Document passage:
-- START --

Even today, photographers must learn how to write basic caption information. This information should accompany their pictures when they show their portfolios or send their work on a deadline to editors. At a minimum, the caption information should be attached to the File Info window of the picture file in Photoshop. If photographers find a way to make captions available on-screen when showing a portfolio, such a move can help viewers understand the picture. This alone may cause the photographer’s stock to rise with the viewing editor.
The basics of caption writing can be found in many of the excellent basic photojournalism textbooks in the marketplace. Guides from some of the wire services or stylebooks outlining the policies of major media companies are also helpful.
With that in mind, especially in an age when information gathering and storytelling are converging in new ways, those photojournalists and documentary photographers (with both still and motion cameras) who have or who develop the ability to write often open doors for themselves in ways their competitors cannot.
Photojournalists with still or video storytelling skills who can write a proposal or pitch, craft memos to foundations, or put together successful magazine, newspaper, and Web stories may find editors willing to give them assignments over their competitors. As budgets become tighter, buying one airplane ticket for a fine photographer who also has acceptable writing skills beats buying two tickets for a writer and a photographer.
By providing the written as well as the visual story, photojournalists may find an opportunity to guide or control more aspects of the story. By eliminating at least one other layer or filter between the project and the audience, photographers may help ensure that the overall coverage is seen as intended.
The same is true for documentary photographers who have dreams of long-form video storytelling. Being able to write a proposal or even a full-blown script if needed may help documentary storytellers see that their projects receive the green light and appear on the screen as intended.
Ideas: The Coin of the Realm
Perhaps rising above all other skills discussed so far is the ability to bring forth ideas that will be of interest to a wide audience. Journalism and publication are about communicating with many people. Audiences of several thousand are believed to be better than audiences of a few thousand.
The most successful photojournalists and storytellers start with questions such as “Why is this important?” and “Why would a wide audience care about this story?” Those who can answer such questions successfully and then produce pictures and stories successfully addressing these questions will often find a place for their work.
Another way storytellers approach a project is from a personal point of view. They tell themselves, “If I find this interesting, others will find this interesting too.” This approach may work to focus on one’s personal taste when developing story ideas. However, in journalism, concentration on personal interests is often more risky than focusing on the potential wider audience.
Whatever the case, all storytellers will know that they have the beginning of a successful idea when they can answer in a sentence or two the question “What is your story about?” Answering such a question briefly and succinctly takes practice. Professional storytellers often imagine themselves in a 20-second elevator ride with someone who has money or the power to publish. A 20-second pitch can lead to a two-minute pitch. This can lead to a 20-minute pitch. If the journalist can tell his or her story in a short, pithy way, he or she may have a chance to see the project come to life.
But ideas are key. No photojournalist or documentary photographer should go into a meeting without several ideas rehearsed and ready. Some editors are happy to hear two or three ideas. Others expect ten. Preparation on the photographer’s part is key. One noted editor was famous for saying that he had many journalists calling regularly asking for assignments. Few called offering ideas they wanted to develop.
The Importance of Having a Project
Besides having photographers generate ideas, editors are impressed when photographers are engaged in projects. It is good to show completed projects (picture stories, photo essays, multimedia stories, video documentaries). However, a few pictures shown as work-in-progress also gets editors’ attention. They want to see that photographers are engaged in the storytelling process, even if those stories and projects are incomplete and will be unfinished for months to come. All this helps editors see the direction of a photographer’s mind and passion. This gives editors a deeper understanding of the photographer and opens editors to what kinds of stories and projects a photographer might do for them or for one of their professional colleagues.

-- END --

Dataset entries:
-- START --

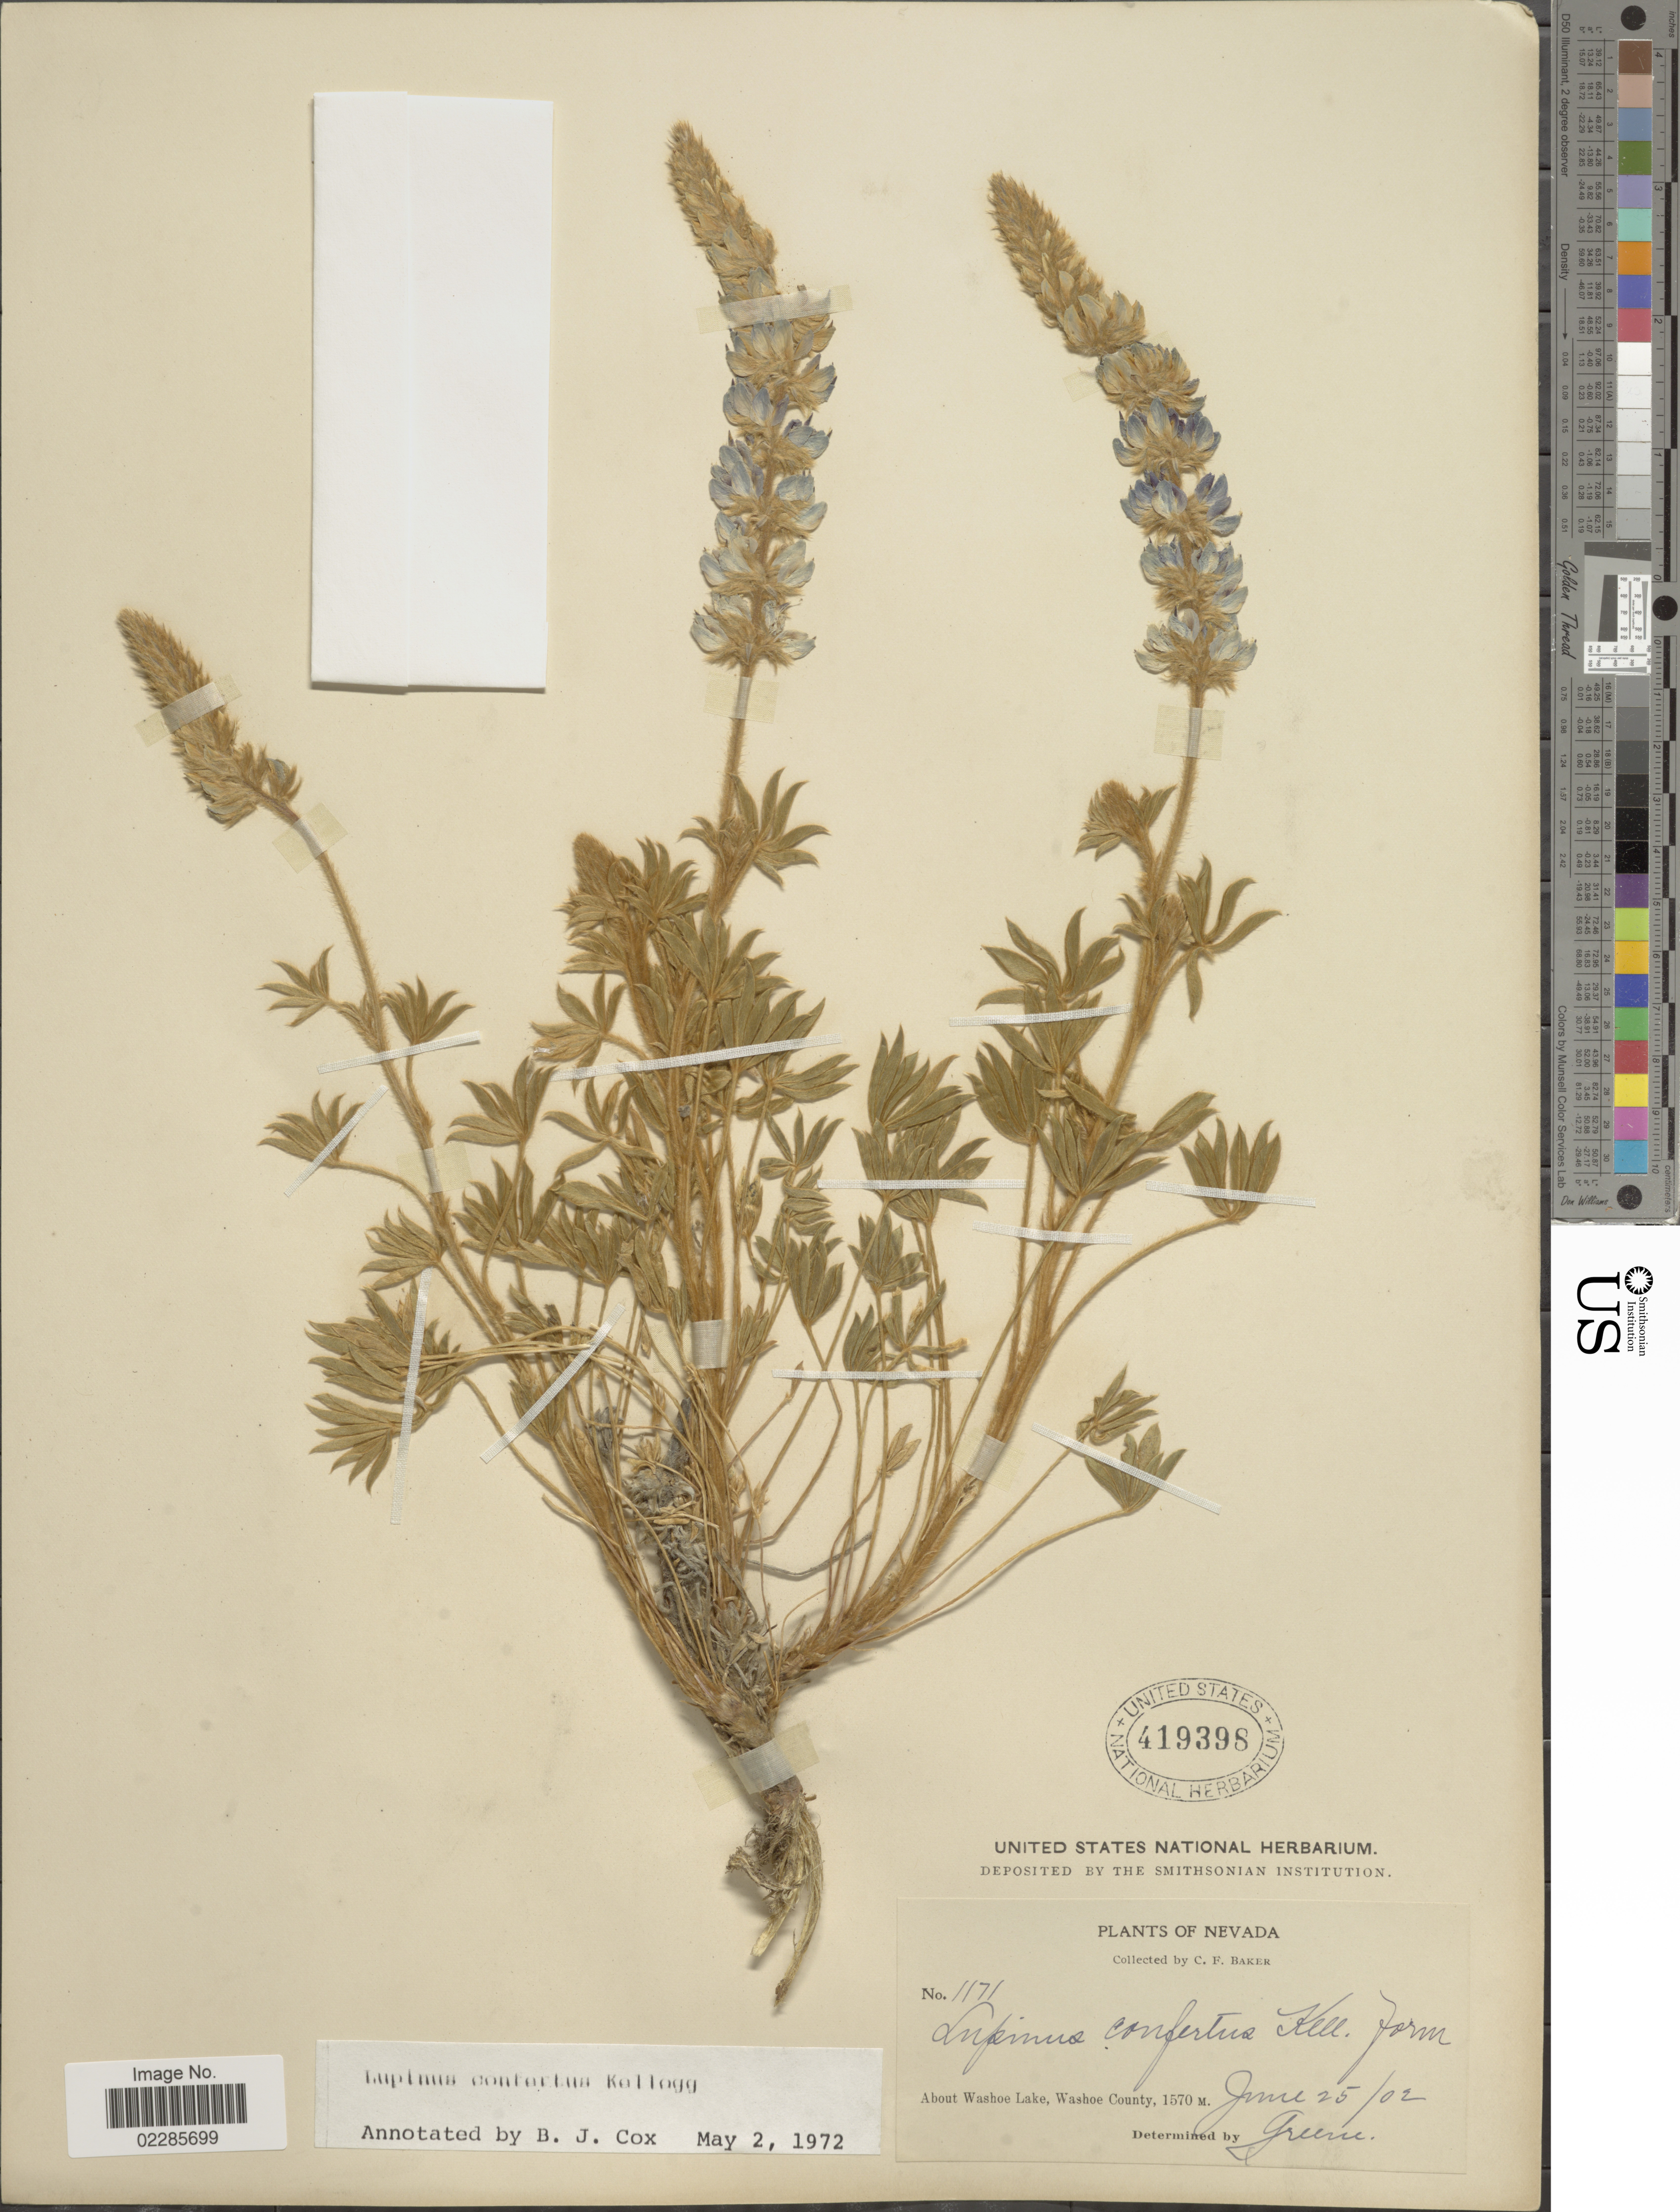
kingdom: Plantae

-- END --
-- START --

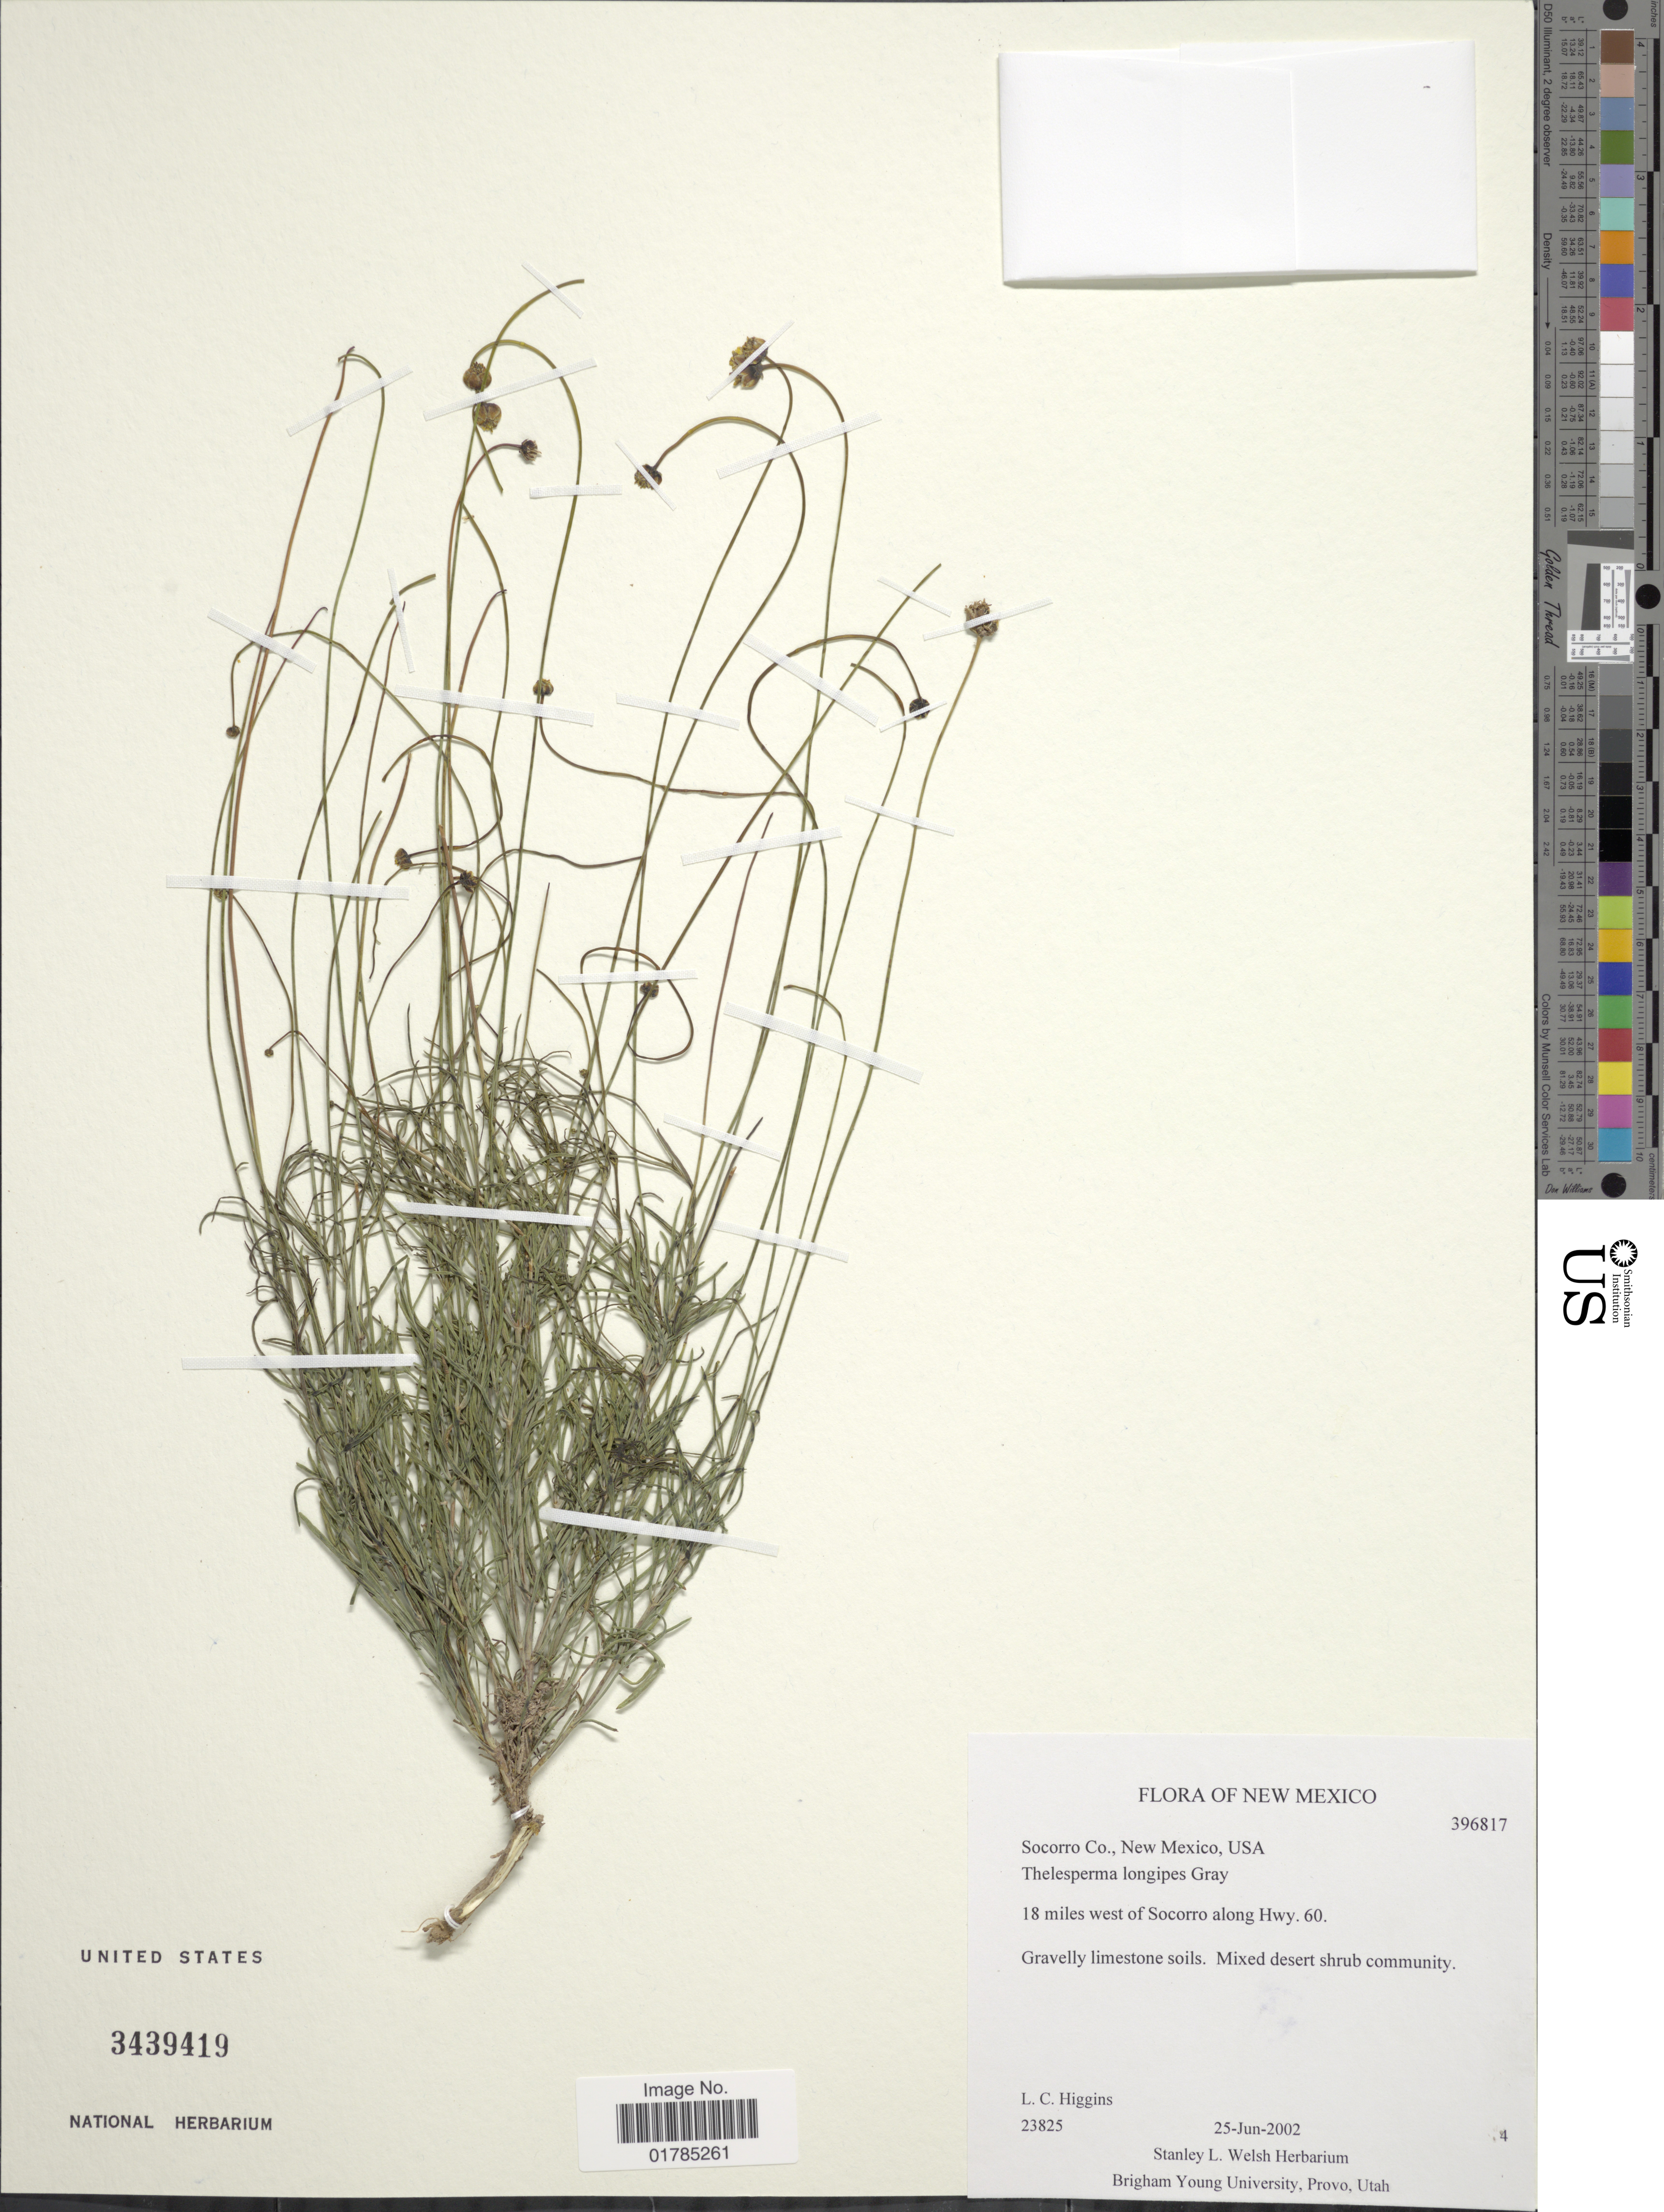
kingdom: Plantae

-- END --

Exercise requirements:
(1) Can you reproduce everything in the photojournalism passage from "With that in" down to "and a photographer.", word for word?
(2) Does the photojournalism passage support each of these statements? (a) Some editors expect to hear ten ideas. (b) Audiences of a few thousand are believed to be better than audiences of several thousand. (c) Editors take notice only of completed projects. For each, answer yes or no and quote the words that decide it.

Expected outputs:
(1)
With that in mind, especially in an age when information gathering and storytelling are converging in new ways, those photojournalists and documentary photographers (with both still and motion cameras) who have or who develop the ability to write often open doors for themselves in ways their competitors cannot.
Photojournalists with still or video storytelling skills who can write a proposal or pitch, craft memos to foundations, or put together successful magazine, newspaper, and Web stories may find editors willing to give them assignments over their competitors. As budgets become tighter, buying one airplane ticket for a fine photographer who also has acceptable writing skills beats buying two tickets for a writer and a photographer.

(2)
(a) Yes: "Others expect ten."
(b) No: "Audiences of several thousand are believed to be better than audiences of a few thousand."
(c) No: "However, a few pictures shown as work-in-progress also gets editors’ attention."